Using real-time, quantitative PCR, the amount of mRNA for 13 genes (relative to control genes) involved in sensory, adrenergic, and immune functions was compared between groups at baseline, and following exercise.
Changes in amounts of mRNA were correlated with behavioral measures, and functional clinical assessments.
• No gene expression changes occurred following exercise in Controls.
• In 71% of CFS patients, moderate exercise increased most sensory and adrenergic receptor's and one cytokine gene's transcription for 48 hours. These post-exercise increases correlated with behavioral measures of fatigue and pain.
• In contrast, for the other 29% of CFS patients, adrenergic alpha-2A receptor's transcription was decreased at all time points after exercise; other genes were not altered.
• History of orthostatic intolerance was significantly more common in the alpha-2A decrease subgroup.
• FM only patients showed no post-exercise alterations in gene expression, but their pre-exercise baseline mRNA for two sensory ion channels and one cytokine were significantly higher than Controls.

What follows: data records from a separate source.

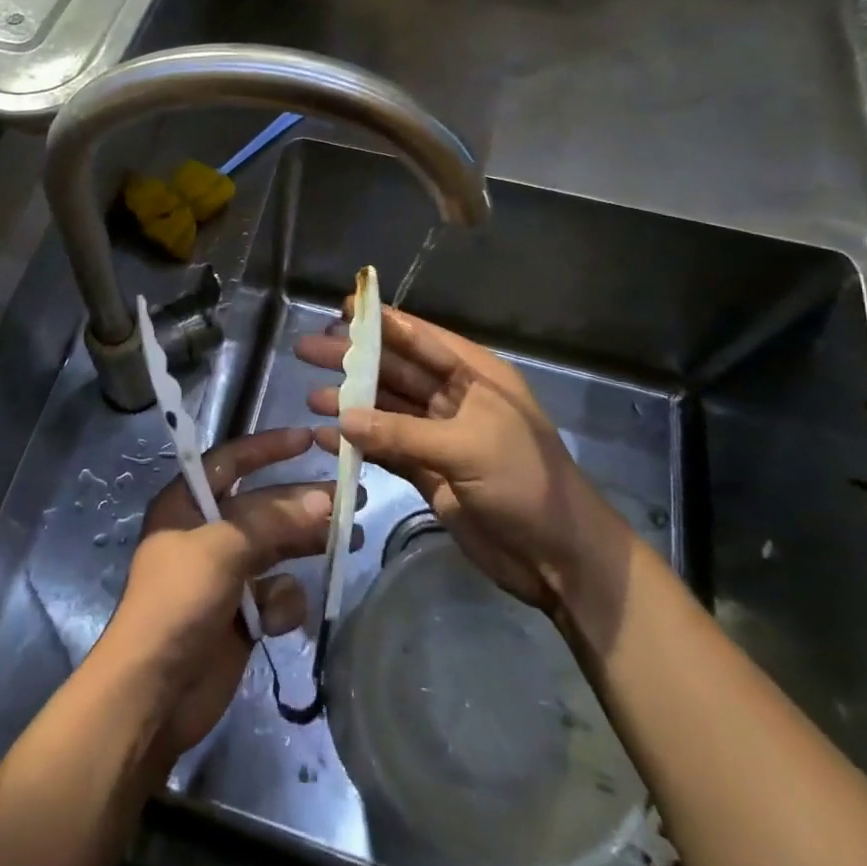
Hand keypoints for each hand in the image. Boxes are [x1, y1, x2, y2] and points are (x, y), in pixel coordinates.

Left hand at [96, 427, 331, 759]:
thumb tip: (324, 499)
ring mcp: (225, 574)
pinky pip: (275, 593)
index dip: (267, 447)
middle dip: (303, 500)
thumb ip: (274, 521)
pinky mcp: (242, 614)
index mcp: (187, 504)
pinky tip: (279, 619)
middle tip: (351, 495)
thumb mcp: (222, 549)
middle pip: (263, 505)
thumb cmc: (178, 602)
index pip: (230, 460)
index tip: (307, 438)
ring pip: (277, 547)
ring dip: (307, 545)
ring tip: (351, 539)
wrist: (153, 695)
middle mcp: (207, 532)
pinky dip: (283, 602)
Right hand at [296, 306, 629, 616]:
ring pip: (386, 410)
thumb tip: (341, 418)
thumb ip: (401, 433)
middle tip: (307, 349)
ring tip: (310, 396)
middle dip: (353, 360)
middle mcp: (454, 399)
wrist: (559, 558)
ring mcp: (439, 437)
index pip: (420, 339)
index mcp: (475, 377)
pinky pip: (385, 449)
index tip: (340, 307)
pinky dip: (357, 443)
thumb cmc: (524, 484)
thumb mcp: (466, 448)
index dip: (381, 322)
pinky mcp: (428, 472)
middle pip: (395, 371)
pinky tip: (326, 438)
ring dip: (350, 403)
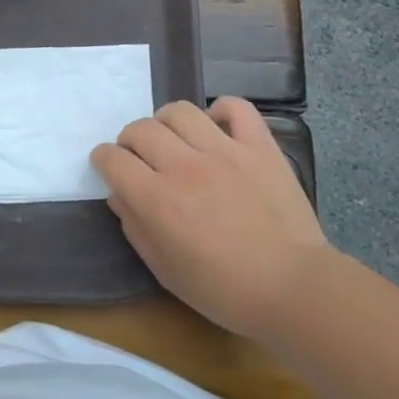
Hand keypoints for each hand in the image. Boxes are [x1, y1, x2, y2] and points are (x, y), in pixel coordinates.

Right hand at [91, 97, 333, 342]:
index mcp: (158, 199)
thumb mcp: (165, 271)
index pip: (113, 159)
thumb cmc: (225, 291)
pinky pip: (235, 107)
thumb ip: (136, 229)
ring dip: (165, 122)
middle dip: (129, 140)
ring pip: (179, 111)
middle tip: (138, 156)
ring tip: (173, 139)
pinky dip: (221, 110)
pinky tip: (216, 127)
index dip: (103, 159)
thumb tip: (119, 195)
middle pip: (140, 129)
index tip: (108, 166)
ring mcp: (225, 151)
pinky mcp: (259, 147)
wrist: (295, 290)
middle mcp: (185, 166)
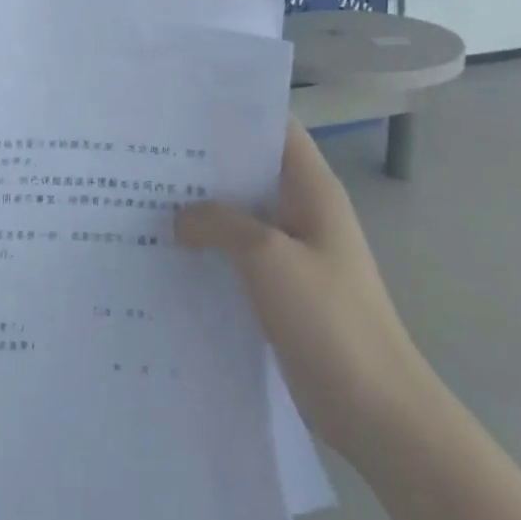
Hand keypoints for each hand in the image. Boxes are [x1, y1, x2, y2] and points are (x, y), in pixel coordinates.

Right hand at [177, 120, 432, 463]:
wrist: (376, 411)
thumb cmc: (329, 320)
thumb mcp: (267, 257)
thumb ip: (219, 222)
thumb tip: (179, 215)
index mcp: (312, 190)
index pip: (275, 129)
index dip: (233, 113)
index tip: (180, 108)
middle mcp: (303, 212)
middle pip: (250, 170)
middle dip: (203, 160)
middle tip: (147, 151)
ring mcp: (292, 252)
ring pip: (239, 214)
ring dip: (201, 206)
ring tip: (144, 194)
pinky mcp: (281, 288)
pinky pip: (237, 253)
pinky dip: (208, 245)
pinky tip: (167, 248)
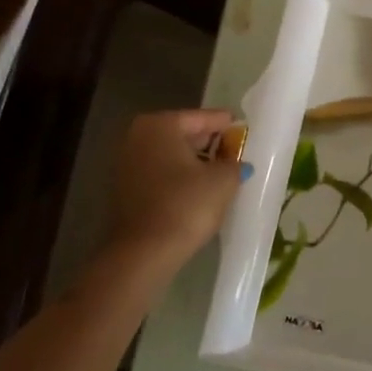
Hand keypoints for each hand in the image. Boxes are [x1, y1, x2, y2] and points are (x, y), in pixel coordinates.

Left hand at [103, 109, 246, 275]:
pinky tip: (201, 189)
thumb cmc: (186, 205)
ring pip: (172, 155)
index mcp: (160, 125)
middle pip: (184, 134)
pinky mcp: (126, 189)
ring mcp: (127, 163)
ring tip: (223, 173)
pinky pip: (161, 173)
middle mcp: (138, 137)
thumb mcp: (224, 180)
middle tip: (236, 152)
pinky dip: (180, 177)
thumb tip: (238, 163)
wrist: (145, 252)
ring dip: (196, 162)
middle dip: (210, 143)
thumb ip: (235, 163)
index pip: (203, 118)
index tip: (245, 130)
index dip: (227, 125)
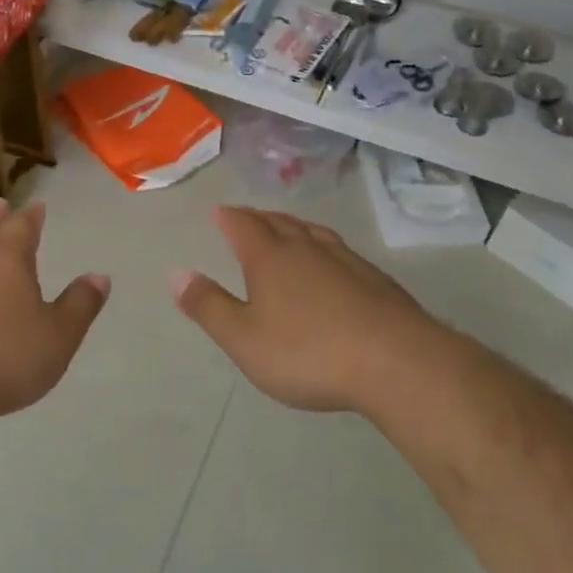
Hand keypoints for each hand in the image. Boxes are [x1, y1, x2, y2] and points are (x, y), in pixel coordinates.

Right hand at [171, 207, 442, 413]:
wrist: (396, 362)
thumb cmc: (308, 352)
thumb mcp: (244, 339)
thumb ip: (209, 306)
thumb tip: (177, 273)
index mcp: (270, 258)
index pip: (243, 226)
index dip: (229, 217)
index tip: (219, 211)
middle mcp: (306, 248)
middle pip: (278, 223)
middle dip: (259, 218)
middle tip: (247, 216)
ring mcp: (345, 260)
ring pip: (312, 232)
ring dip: (293, 226)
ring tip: (285, 228)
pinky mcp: (375, 279)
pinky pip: (339, 250)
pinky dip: (323, 247)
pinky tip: (332, 262)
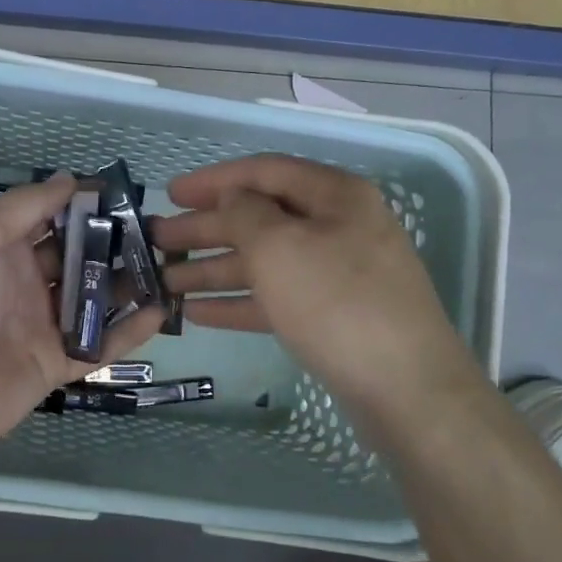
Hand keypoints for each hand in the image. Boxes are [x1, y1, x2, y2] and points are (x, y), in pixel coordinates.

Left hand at [0, 174, 165, 466]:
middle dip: (114, 243)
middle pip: (79, 257)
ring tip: (169, 268)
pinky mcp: (59, 363)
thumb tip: (69, 178)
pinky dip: (130, 330)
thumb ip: (25, 206)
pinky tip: (161, 312)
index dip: (84, 205)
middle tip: (159, 232)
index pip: (52, 219)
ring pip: (95, 299)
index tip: (124, 194)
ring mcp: (45, 325)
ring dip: (128, 284)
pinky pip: (101, 344)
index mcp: (6, 250)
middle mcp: (28, 283)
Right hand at [155, 155, 481, 438]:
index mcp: (334, 196)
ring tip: (164, 280)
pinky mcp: (332, 317)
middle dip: (205, 228)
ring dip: (213, 269)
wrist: (406, 390)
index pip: (264, 172)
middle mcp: (338, 228)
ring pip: (264, 262)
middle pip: (259, 218)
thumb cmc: (336, 303)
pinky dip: (237, 302)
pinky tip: (198, 313)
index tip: (170, 192)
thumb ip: (245, 212)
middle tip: (156, 239)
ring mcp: (336, 275)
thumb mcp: (280, 246)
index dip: (214, 179)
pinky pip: (276, 298)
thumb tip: (234, 198)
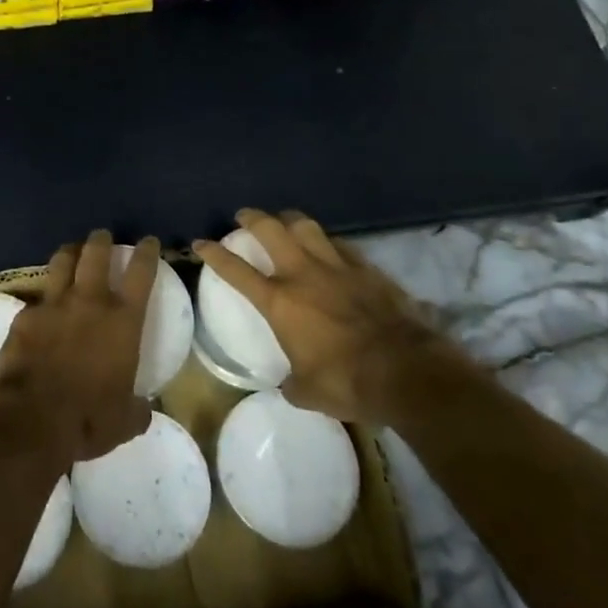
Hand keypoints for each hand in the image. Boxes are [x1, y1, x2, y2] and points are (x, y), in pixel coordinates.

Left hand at [0, 231, 157, 465]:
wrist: (33, 418)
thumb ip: (136, 408)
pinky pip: (36, 298)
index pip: (141, 273)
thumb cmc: (89, 419)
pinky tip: (40, 308)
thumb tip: (142, 409)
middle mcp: (89, 302)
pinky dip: (42, 299)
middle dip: (101, 240)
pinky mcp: (25, 316)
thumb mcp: (125, 420)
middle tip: (102, 236)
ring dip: (69, 253)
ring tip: (71, 251)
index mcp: (123, 321)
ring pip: (62, 262)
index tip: (148, 241)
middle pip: (96, 253)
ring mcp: (54, 305)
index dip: (146, 252)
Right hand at [194, 208, 470, 425]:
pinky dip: (328, 242)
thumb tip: (288, 384)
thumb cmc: (348, 382)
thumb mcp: (307, 392)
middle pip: (270, 230)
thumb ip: (292, 382)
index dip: (214, 254)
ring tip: (284, 221)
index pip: (236, 270)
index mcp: (279, 302)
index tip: (200, 242)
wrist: (407, 371)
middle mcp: (302, 274)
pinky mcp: (366, 268)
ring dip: (290, 220)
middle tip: (244, 216)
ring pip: (306, 226)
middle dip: (252, 218)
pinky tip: (329, 247)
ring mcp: (336, 266)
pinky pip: (340, 245)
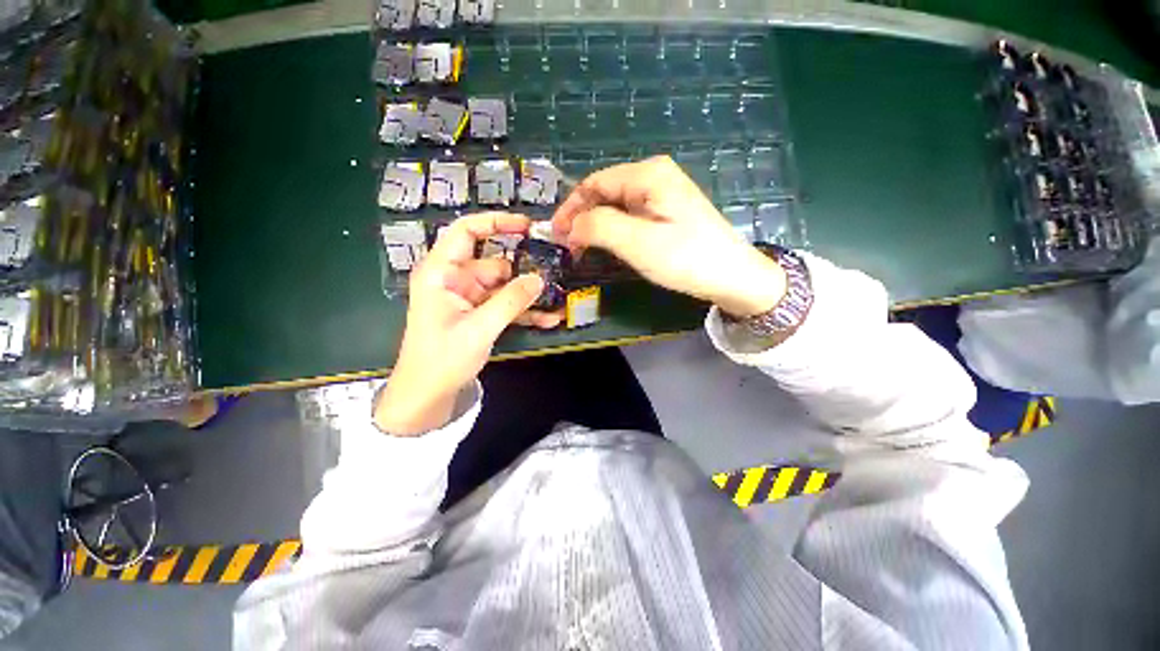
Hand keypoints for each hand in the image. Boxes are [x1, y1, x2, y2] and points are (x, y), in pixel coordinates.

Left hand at [374, 213, 559, 435]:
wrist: (428, 395)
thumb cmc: (441, 359)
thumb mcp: (478, 329)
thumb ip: (510, 301)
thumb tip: (539, 279)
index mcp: (442, 273)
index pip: (466, 232)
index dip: (495, 222)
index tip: (526, 227)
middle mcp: (456, 280)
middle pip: (495, 263)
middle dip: (524, 271)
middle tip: (555, 273)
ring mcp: (470, 298)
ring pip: (505, 287)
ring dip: (529, 295)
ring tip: (557, 301)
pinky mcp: (480, 314)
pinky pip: (506, 305)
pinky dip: (524, 311)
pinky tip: (548, 319)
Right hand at [552, 156, 785, 316]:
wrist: (733, 276)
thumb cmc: (686, 258)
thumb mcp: (637, 243)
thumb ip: (598, 227)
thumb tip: (572, 227)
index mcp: (647, 174)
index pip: (594, 183)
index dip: (570, 208)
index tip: (555, 235)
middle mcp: (654, 176)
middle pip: (604, 192)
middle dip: (582, 218)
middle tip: (567, 246)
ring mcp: (663, 194)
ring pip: (616, 206)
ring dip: (596, 226)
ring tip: (582, 249)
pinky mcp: (667, 212)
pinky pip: (630, 216)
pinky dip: (613, 230)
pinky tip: (608, 246)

At least two subgroups of CFS patients can be identified by gene expression changes following exercise.
• The larger subgroup showed increases in mRNA for sensory and adrenergic receptors and a cytokine.
• The smaller subgroup contained most of the CFS patients with orthostatic intolerance, showed no post-exercise increases in any gene, and was defined by decreases in mRNA for alpha-2A.
FM-only patients can be identified by baseline increases in 3 genes.
Post-exercise increases for 4 genes meet published criteria as an objective biomarker for CFS, and could be useful in guiding treatment selection for different subgroups.
Source: Journal of Internal Medicine, May 26, 2011. PMID: 21615807, by Light AR, Bateman L, Jo D, Hughen RW, Vanhaitsma TA, White AT, Light KC. Department of Anesthesiology, The Brain Institute, Department of Neurobiology and Anatomy, and Department of Exercise and Sport Science, University of Utah, Salt Lake City, Utah, USA.